Bilan global (au 11 mars 2026) : Au moins 4 morts parmi les Peshmergas et opposants kurdes iraniens (dont 2 du Komala et 1 du PAK), environ 19 blessés, et un civil tué (employé à l’aéroport d’Erbil). De nombreux dommages touchent des aéroports, hôtels, sites énergétiques et zones résidentielles. Les défenses américaines ont intercepté une partie des projectiles.
Les civils kurdes pris en étau
La coalition des forces politiques kurdes iraniennes dénonce ces frappes comme des actes aveugles et appelle à une réaction internationale. Les civils kurdes des deux côtés de la frontière – ceux du Kurdistan irakien (KRI) et du Kurdistan iranien (Rojhelat) – sont déjà les premières victimes de cette guerre initiée par les frappes conjointes des États-Unis et d’Israël contre l’Iran : débris de drones interceptés endommageant des habitations à Erbil, attaques sur des infrastructures civiles (tours télécoms, aéroports, quartiers résidentiels), et bombardements massifs en Iran occidental touchant des zones kurdes densément peuplées.

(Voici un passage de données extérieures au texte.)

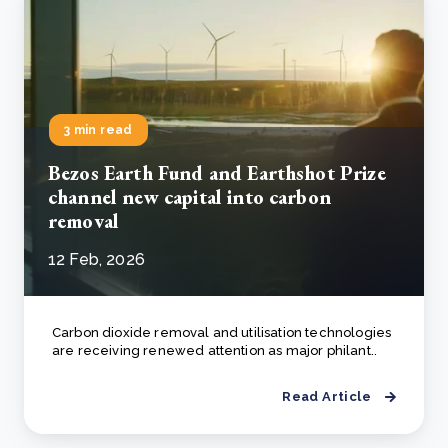
3 min read
Bezos Earth Fund and Earthshot Prize
channel new capital into carbon
removal
12 Feb, 2026
Carbon dioxide removal and utilisation technologies
are receiving renewed attention as major philant..
Read Article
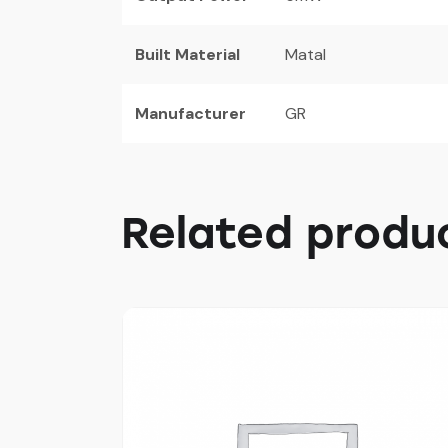
Built Material
Matal
Manufacturer
GR
Related produ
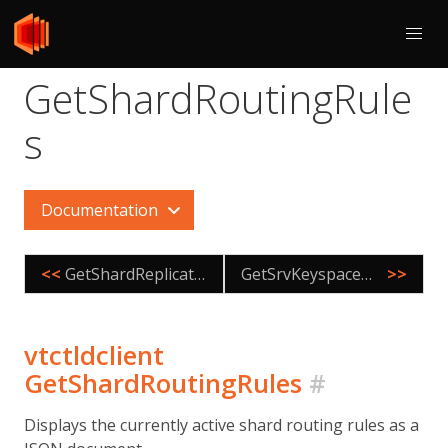
GetShardRoutingRule
s
Documentation
<<
GetShardReplication
GetSrvKeyspaceNames
>>
vtctldclient
GetShardRoutingRules
#
Displays the currently active shard routing rules as a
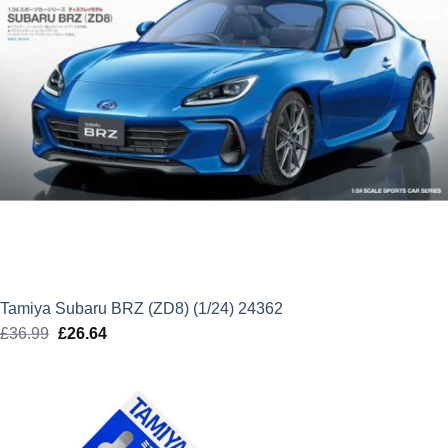
Tamiya Subaru BRZ (ZD8) (1/24) 24362
£
36.99
Original
£
26.64
Current
price
price
was:
is:
£36.99.
£26.64.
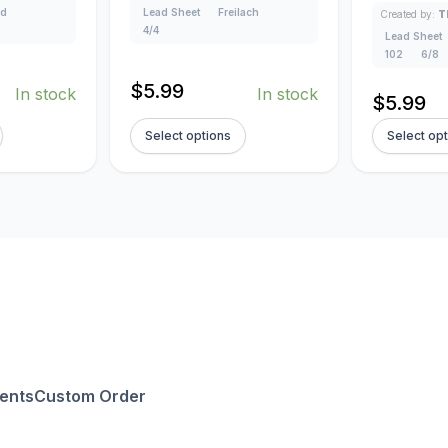
ad
Lead Sheet
Freilach
Created by:
T
4/4
Lead Sheet
102
6/8
$
5.99
In stock
In stock
$
5.99
Select options
Select op
ents
Custom Order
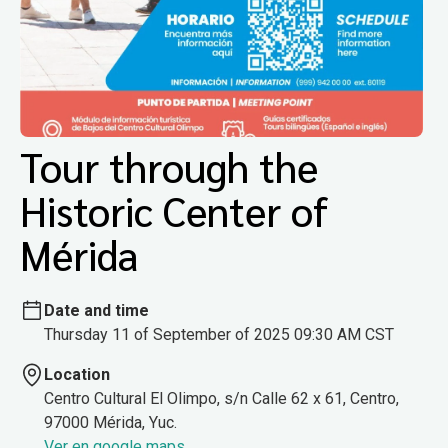
Tour through the
Historic Center of
Mérida
Date and time
Thursday 11 of September of 2025 09:30 AM CST
Location
Centro Cultural El Olimpo, s/n Calle 62 x 61, Centro,
97000 Mérida, Yuc.
Ver en google maps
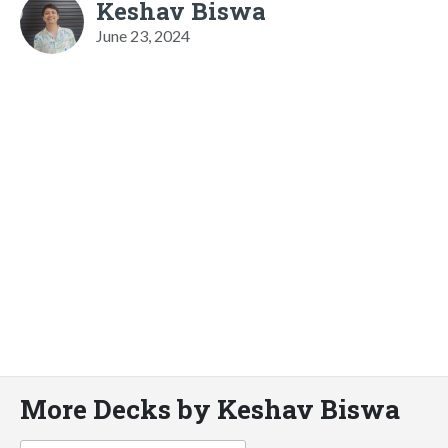
Keshav Biswa
June 23, 2024
More Decks by Keshav Biswa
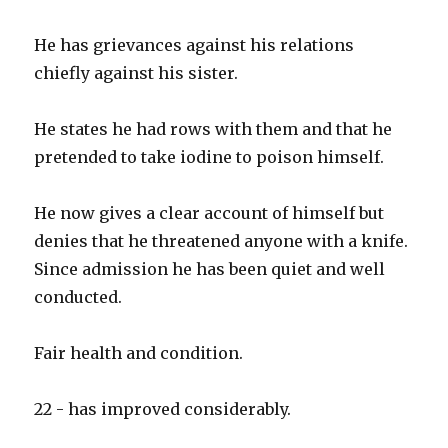
He has grievances against his relations
chiefly against his sister.
He states he had rows with them and that he
pretended to take iodine to poison himself.
He now gives a clear account of himself but
denies that he threatened anyone with a knife.
Since admission he has been quiet and well
conducted.
Fair health and condition.
22 - has improved considerably.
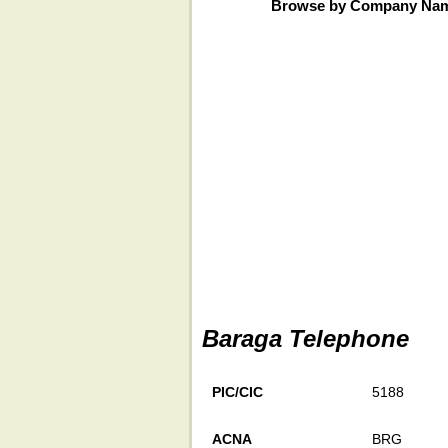
Browse by Company Na
Baraga Telephone
PIC/CIC
5188
ACNA
BRG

Au Kurdistan iranien, Hengaw rapporte au moins 21 civils kurdes tués (dont des enfants et une femme enceinte) dans des frappes sur des sites militaires proches de zones habitées. En KRI, les attaques iraniennes et de proxies chiites irakiens – menées en réponse aux opérations militaires américaines et israéliennes – ont causé des dommages directs à des civils, avec plus de 95 frappes sur des infrastructures non militaires selon Community Peacemaker Teams. Les populations kurdes, prises en étau entre les frappes iraniennes et le conflit régional impliquant directement les États-Unis et Israël, subissent les conséquences les plus lourdes de cette escalade.